Die Novellierung des Fachkräfteeinwanderungsgesetzes – Rekrutierung internationaler Talente für die Gesundheitswirtschaft

Der Fachkräftemangel in der Gesundheitsbranche ist eine enorme Herausforderung. Das Anwerben von Fachkräften im Ausland ist für Unternehmen eine Chance, sich personell besser aufzustellen. Um unter Berücksichtigung verschiedener Perspektiven der Frage nachzugehen, wie die Anwerbung internationaler Fachkräfte gelingen kann, führte Dr. Thomas Hilse (HILSE:KONZEPT Management- und Kommunikationsberatung) durch diese Veranstaltung, zu der die IHK Köln gemeinsam mit dem Gesundheitsregion KölnBonn e.V. und der Agentur für Arbeit Köln regionale Akteure und Expert:innen eingeladen hatte.

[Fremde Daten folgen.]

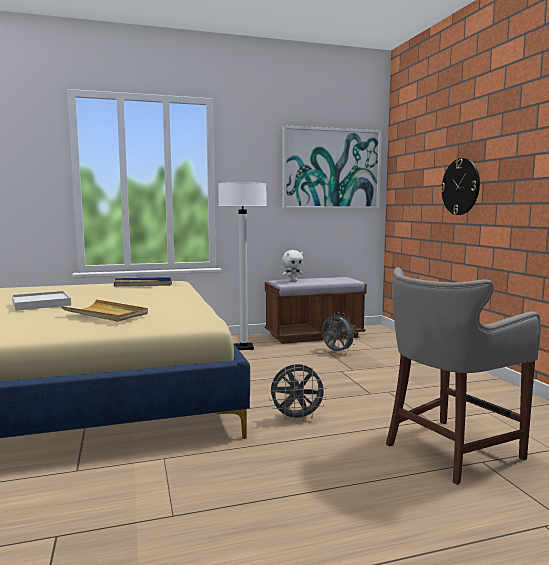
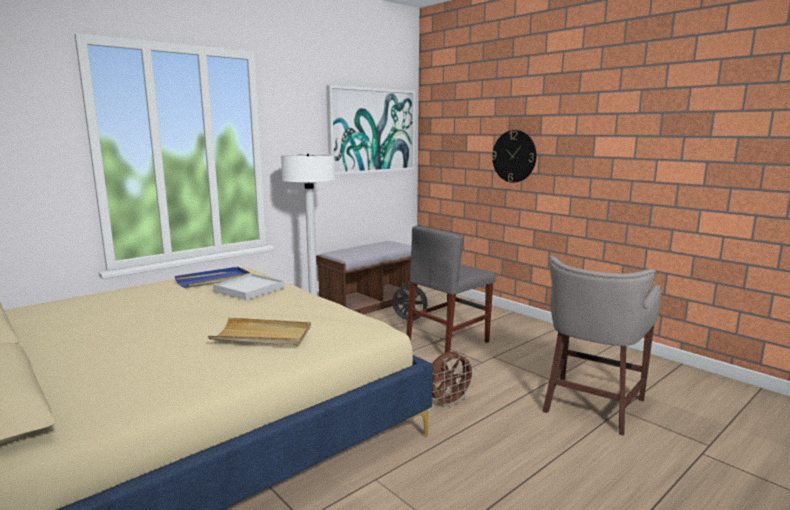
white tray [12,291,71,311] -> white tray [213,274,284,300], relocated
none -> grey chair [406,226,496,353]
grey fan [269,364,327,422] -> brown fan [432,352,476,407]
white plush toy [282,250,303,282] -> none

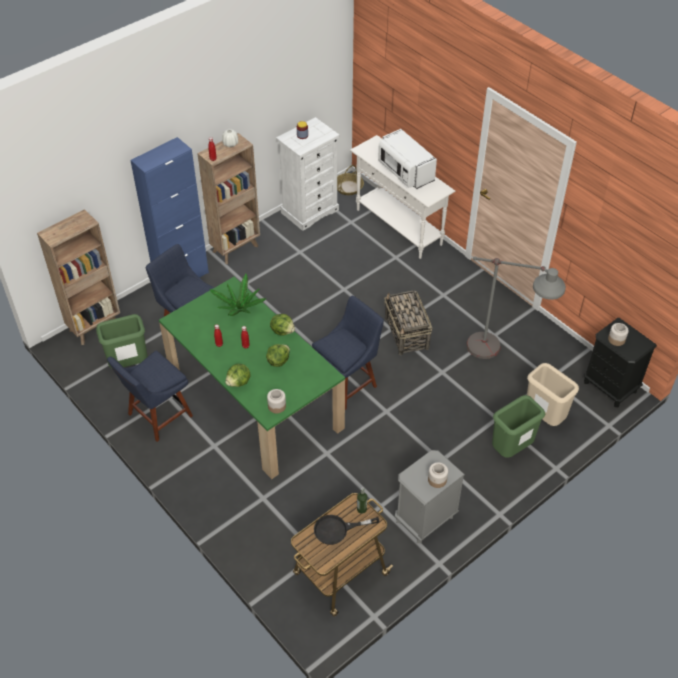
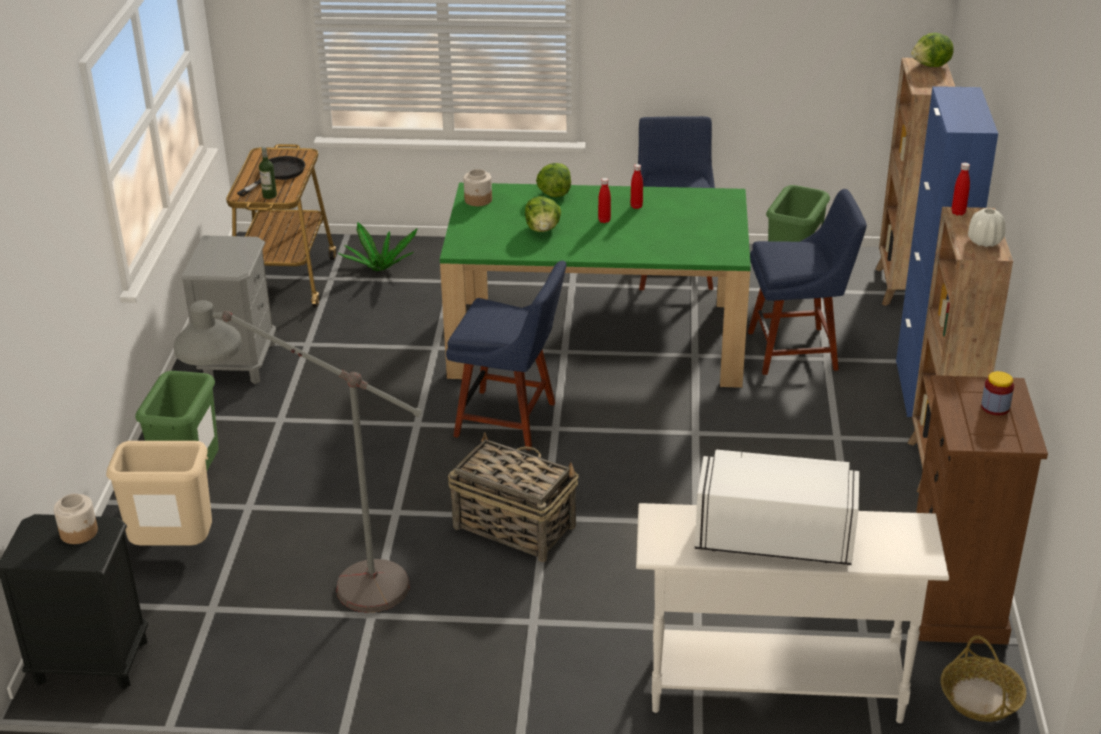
potted plant [210,274,267,316] -> potted plant [338,222,418,271], relocated
blue chair [312,296,384,410] -> blue chair [446,261,566,450], 75 degrees counterclockwise
lettuce [270,314,295,336] -> lettuce [911,33,954,67], relocated
white dresser [276,117,340,231] -> brown dresser [916,375,1048,645]
jar [428,462,448,488] -> none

In ihrer Begrüßung stellte Gastgeberin Dr. Kristel Degener (IHK Köln) die Situation der Kölner Unternehmen dar, von denen in der IHK-Konjunkturumfrage fast 70 Prozent den Fachkräftemangel als größte Herausforderung angegeben hatten. Dr. Alexia Zurkuhlen (Gesundheitsregion Köln Bonn e.V.) umriss vorausgreifend auf die anschließende Podiumsdiskussion einige der Schwierigkeiten, die bei der Rekrutierung internationaler Fachkräfte zum Tragen kommen – vom Anwerbungs- über den Anerkennungsprozess bis hin zur Integration und der Frage des Bleibenwollens der Fachkräfte. Ein weiteres Grußwort richtete Sabine Gennermann (Agentur für Arbeit Köln) an die Gäste. Sie betonte die Wichtigkeit des Themas Fachkräftemangel, dem bei der Agentur für Arbeit u.a. mit Schwerpunkten in den Bereichen Mitarbeiterführung und -bindung, Anwerbung aus dem Ausland sowie mit dem Angebot von Sprachkursen begegnet werde.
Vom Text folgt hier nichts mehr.